━━━━━ KUTIPAN YANG DIBERIKAN ━━━━━

PLO menilai banyak kebijakan Israel yang merugikan Palestina.
CB,
JAKARTA -- Organisasi Pembebasan Palestina (PLO) tengah
mempertimbangkan definisi ulang hubungan dengan Israel. PLO menilai
Israel banyak melanggar perjanjian perdamaian yang telah disepakati.
"Kami
sedang mempelajari seruan Dewan Nasional Palestina (PNC) untuk
mendefinisikan hubungan Israel-Palestina dalam keamanan, ekonomi, dan
politik," kata Sekretaris Jenderal PLO Saeb Erekat seperti dikutip dari
laman
Xinhua, Kamis (5/7).
PNC dianggap badan legislatif tertinggi di PLO. Erekat
mengatakan, sudah waktunya bagi Netanyahu untuk memikul tanggung
jawabnya menduduki di Tepi Barat, Jalur Gaza dan Yerusalem. "Situasi
saat ini tidak berkelanjutan dan tidak akan berkelanjutan," katanya.

━━━━━

=== TUGAS YANG DIMINTA ===
1/ Salin kembali bagian kutipan yang diawali kata-kata berisi "PLO menilai banyak" dan diakhiri "Xinhua, Kamis (5/7).", lalu ganti nama "Xinhua" menjadi "Antara".
2/ Menurut kutipan, badan apa yang dianggap sebagai badan legislatif tertinggi di PLO?
Baris-baris yang disertakan tidak perlu dipakai.

━━━━━ DATA YANG DIBERIKAN ━━━━━

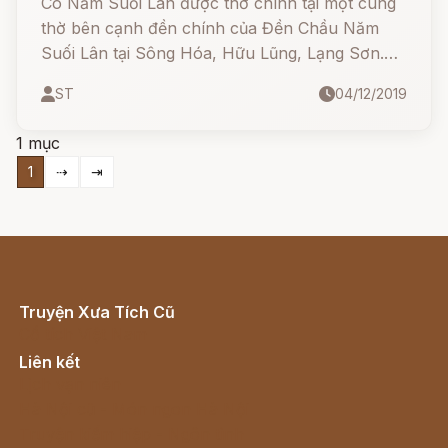
Cô Năm Suối Lân được thờ chính tại một cung
thờ bên cạnh đền chính của Đền Chầu Năm
Suối Lân tại Sông Hóa, Hữu Lũng, Lạng Sơn.
Nơi đây được coi là nơi thờ chính của Cô Năm
ST
04/12/2019
và Chầu Năm.
1 mục
1
⇢
⇥
Truyện Xưa Tích Cũ
Cổ tích Việt Nam
Liên kết
Lịch vạn niên
Hà Nội cũ - Món ngon Hà Nội
Truyện kiếm hiệp - Ngôn tình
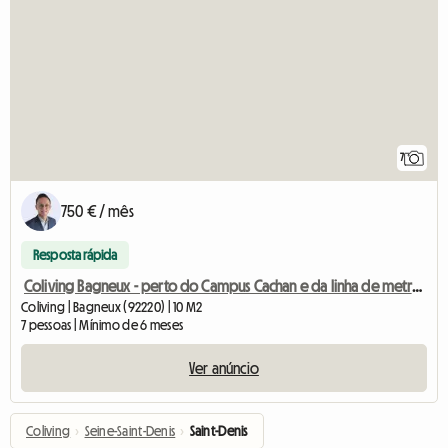
7
750 € / mês
Resposta rápida
Coliving Bagneux - perto do Campus Cachan e da linha de metrô M4
Coliving | Bagneux (92220) | 10 M2
7 pessoas | Mínimo de 6 meses
Ver anúncio
Coliving
›
Seine-Saint-Denis
›
Saint-Denis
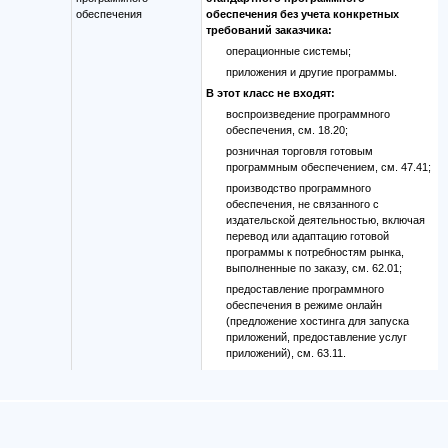
обеспечения
обеспечения без учета конкретных
требований заказчика:
операционные системы;
приложения и другие программы.
В этот класс не входят:
воспроизведение программного
обеспечения, см. 18.20;
розничная торговля готовым
программным обеспечением, см. 47.41;
производство программного
обеспечения, не связанного с
издательской деятельностью, включая
перевод или адаптацию готовой
программы к потребностям рынка,
выполненные по заказу, см. 62.01;
предоставление программного
обеспечения в режиме онлайн
(предложение хостинга для запуска
приложений, предоставление услуг
приложений), см. 63.11.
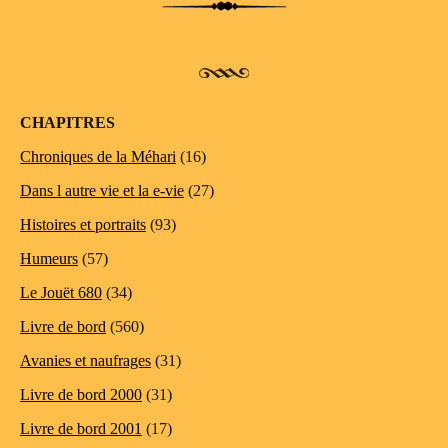
Post navigation
CHAPITRES
Chroniques de la Méhari
(16)
Dans l autre vie et la e-vie
(27)
Histoires et portraits
(93)
Humeurs
(57)
Le Jouët 680
(34)
Livre de bord
(560)
Avanies et naufrages
(31)
Livre de bord 2000
(31)
Livre de bord 2001
(17)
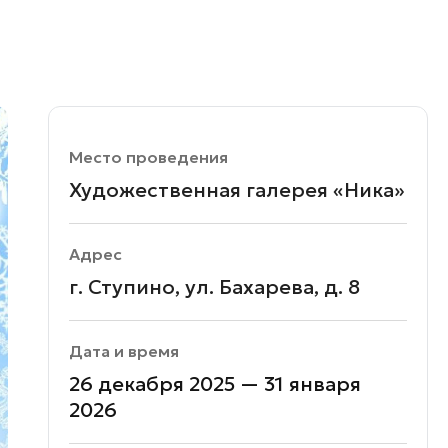
Место проведения
Художественная галерея «Ника»
Адрес
г. Ступино, ул. Бахарева, д. 8
Дата и время
26 декабря 2025 — 31 января
2026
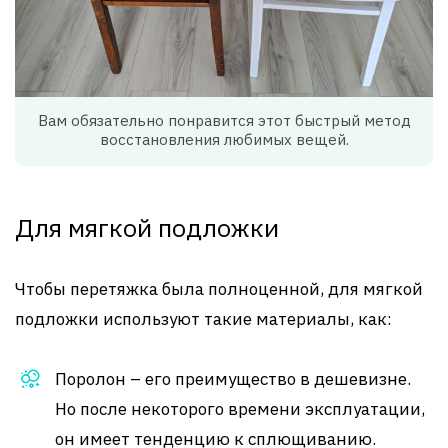
Вам обязательно понравится этот быстрый метод
восстановления любимых вещей.
Для мягкой подложки
Чтобы перетяжка была полноценной, для мягкой
подложки используют такие материалы, как:
Поролон – его преимущество в дешевизне.
Но после некоторого времени эксплуатации,
он имеет тенденцию к сплющиванию.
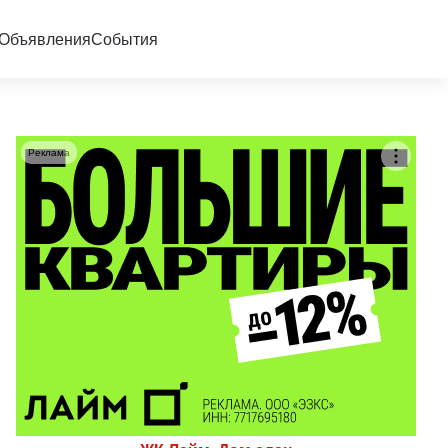
Объявления
События
Реклама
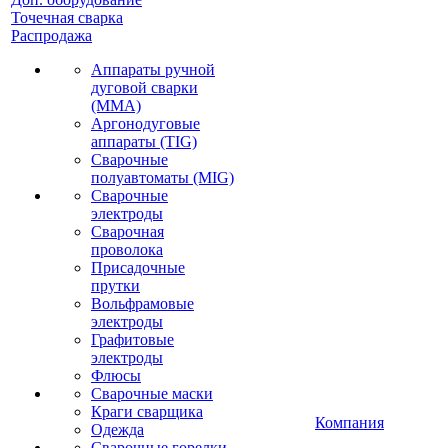
Точечная сварка
Распродажа
Аппараты ручной
дуговой сварки
(MMA)
Аргонодуговые
аппараты (TIG)
Сварочные
полуавтоматы (MIG)
Сварочные
электроды
Сварочная
проволока
Присадочные
прутки
Вольфрамовые
электроды
Графитовые
электроды
Флюсы
Сварочные маски
Краги сварщика
Компания
Одежда
Сварочные горелки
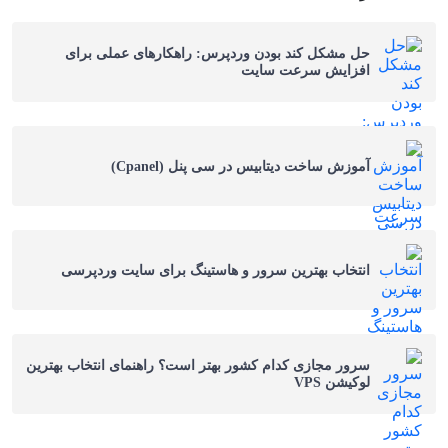
حل مشکل کند بودن وردپرس: راهکارهای عملی برای
افزایش سرعت سایت
آموزش ساخت دیتابیس در سی پنل (Cpanel)
انتخاب بهترین سرور و هاستینگ برای سایت وردپرسی
سرور مجازی کدام کشور بهتر است؟ راهنمای انتخاب بهترین
لوکیشن VPS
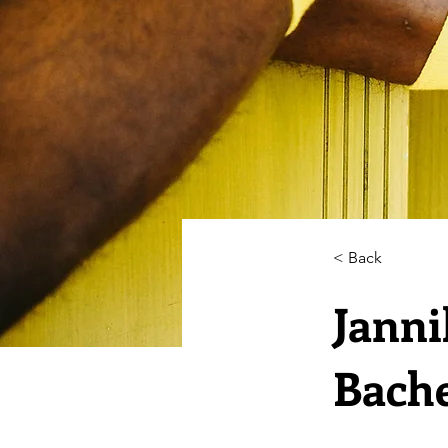
< Back
Janni
Bache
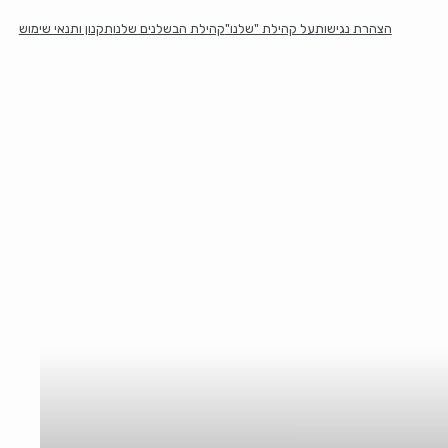
הצהרת נגישות
על קהילת "שלנו"
קהילת הבשלנים שלנו
תקנון ותנאי שימוש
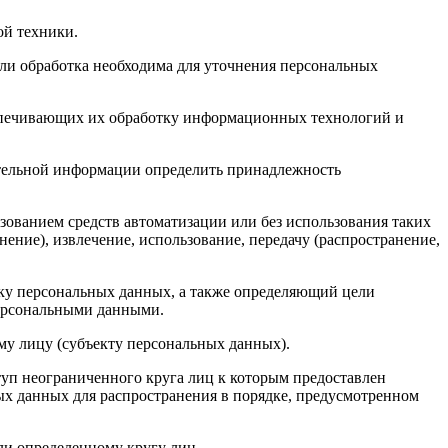
ой техники.
ли обработка необходима для уточнения персональных
спечивающих их обработку информационных технологий и
ительной информации определить принадлежность
зованием средств автоматизации или без использования таких
ение), извлечение, использование, передачу (распространение,
ку персональных данных, а также определяющий цели
персональными данными.
му лицу (субъекту персональных данных).
уп неограниченного круга лиц к которым предоставлен
ых данных для распространения в порядке, предусмотренном
ли определенному кругу лиц.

━━━━━

=== HASIL TIAP TUGAS ===
1/
PLO menilai banyak kebijakan Israel yang merugikan Palestina.
CB,
JAKARTA -- Organisasi Pembebasan Palestina (PLO) tengah
mempertimbangkan definisi ulang hubungan dengan Israel. PLO menilai
Israel banyak melanggar perjanjian perdamaian yang telah disepakati.
"Kami
sedang mempelajari seruan Dewan Nasional Palestina (PNC) untuk
mendefinisikan hubungan Israel-Palestina dalam keamanan, ekonomi, dan
politik," kata Sekretaris Jenderal PLO Saeb Erekat seperti dikutip dari
laman
Antara, Kamis (5/7).

2/ Dewan Nasional Palestina (PNC).